EXERCISE AIM: Without the images, set down each entry exactly.
Start of Block
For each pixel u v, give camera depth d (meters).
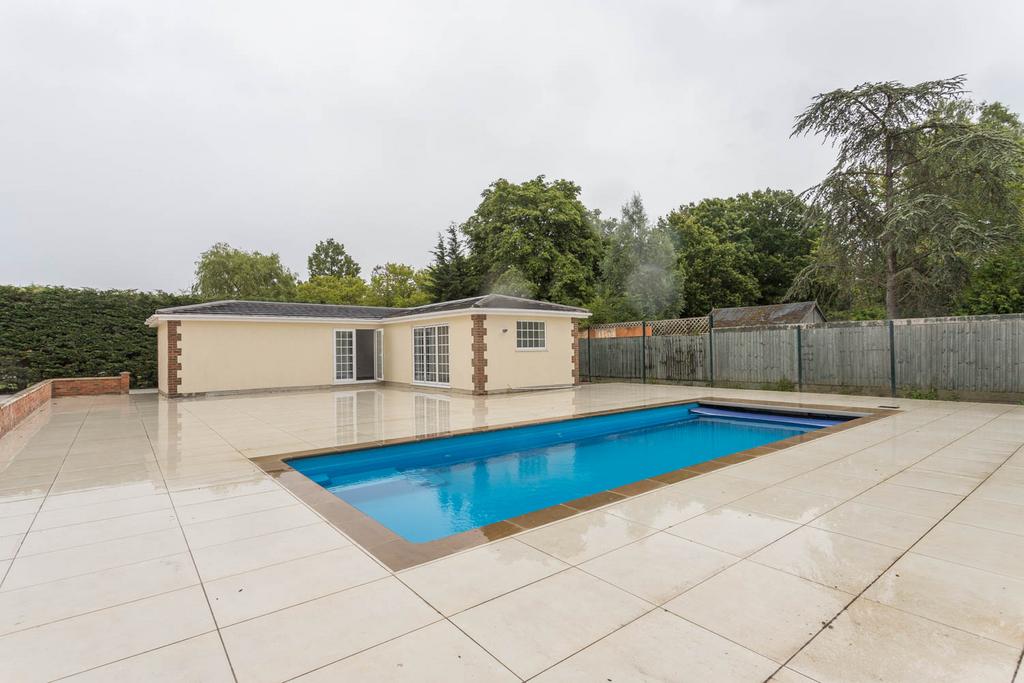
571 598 2.59
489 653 2.11
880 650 2.10
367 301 38.50
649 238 26.38
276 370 15.99
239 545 3.39
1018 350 10.57
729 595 2.60
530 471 6.95
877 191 16.81
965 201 15.25
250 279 36.50
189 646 2.20
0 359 15.14
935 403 10.76
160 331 15.94
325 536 3.54
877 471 5.19
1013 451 6.11
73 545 3.42
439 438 7.54
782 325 14.23
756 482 4.80
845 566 2.94
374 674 1.97
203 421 9.42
End of Block
TASK SOLUTION:
For each pixel u v, give camera depth d (meters).
571 598 2.59
489 653 2.11
880 650 2.10
367 301 38.50
649 238 26.38
276 370 15.99
239 545 3.39
1018 350 10.57
729 595 2.60
530 471 6.95
877 191 16.81
965 201 15.25
250 279 36.50
189 646 2.20
0 359 15.14
935 403 10.76
160 331 15.94
325 536 3.54
877 471 5.19
1013 451 6.11
73 545 3.42
439 438 7.54
782 325 14.23
756 482 4.80
845 566 2.94
374 674 1.97
203 421 9.42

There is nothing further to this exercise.